» **Directions for this task**
Reproduce the passage on SANDRA and concept‑indexing in full, word for word.

» **Exercise text**
━━━━

SANDRA Ontology Importer is designed to transform ontology concepts into an internal format used by the Search AND Retrieval Application (SANDRA) for concept‑indexing. In order to effectively use the Ontology Importer, it is necessary to first explain what is concept‑indexing, and how SANDRA works.
Concept‑indexing is a text‑processing procedure by which free‑text document content is systematically scanned in order to detect terminology used to express various ontology concepts. If a term expressing an ontology concept is detected in the document text, this document is associated (“indexed”) with that particular ontology concept.
Concept‑indexing is different from regular keyword indexing, since keyword indexing records the document association with every single word encountered in that document, while concept‑indexing records only the associations with a predefined set of terms (the so‑called “controlled vocabulary”, which is provided by the otology).
Ontology consists of concepts and their relations. A concept can be expressed with one or more terms. For example, the concept of a subatomic particle that is not part of the nucleus, and has a very small mass and a negative electric charge is expressed in English by the term “electron”. In multilingual ontologies, or in a thesaurus‑like ontology the same concept may be actually expressed with multiple terms.
A term expressing an ontology concept can consist of multiple words. For example, the term “shock wave” consists of the words “shock” and the word “wave”. In this case the difference between the keyword indexing and the concept‑indexing becomes obvious. It is not enough that a document contains the words “shock” and “wave”, but the exact term “shock wave” must occur in it in order to associate it with the corresponding concept.
Accordingly, ontology concepts are expressed by terms, and terms consist of words.

━━━━

» **Information supplied**
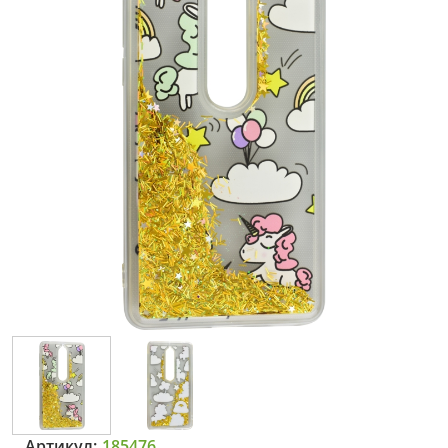
Артикул:
185476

━━━━

» **Output**
SANDRA Ontology Importer is designed to transform ontology concepts into an internal format used by the Search AND Retrieval Application (SANDRA) for concept‑indexing. In order to effectively use the Ontology Importer, it is necessary to first explain what is concept‑indexing, and how SANDRA works.
Concept‑indexing is a text‑processing procedure by which free‑text document content is systematically scanned in order to detect terminology used to express various ontology concepts. If a term expressing an ontology concept is detected in the document text, this document is associated (“indexed”) with that particular ontology concept.
Concept‑indexing is different from regular keyword indexing, since keyword indexing records the document association with every single word encountered in that document, while concept‑indexing records only the associations with a predefined set of terms (the so‑called “controlled vocabulary”, which is provided by the otology).
Ontology consists of concepts and their relations. A concept can be expressed with one or more terms. For example, the concept of a subatomic particle that is not part of the nucleus, and has a very small mass and a negative electric charge is expressed in English by the term “electron”. In multilingual ontologies, or in a thesaurus‑like ontology the same concept may be actually expressed with multiple terms.
A term expressing an ontology concept can consist of multiple words. For example, the term “shock wave” consists of the words “shock” and the word “wave”. In this case the difference between the keyword indexing and the concept‑indexing becomes obvious. It is not enough that a document contains the words “shock” and “wave”, but the exact term “shock wave” must occur in it in order to associate it with the corresponding concept.
Accordingly, ontology concepts are expressed by terms, and terms consist of words.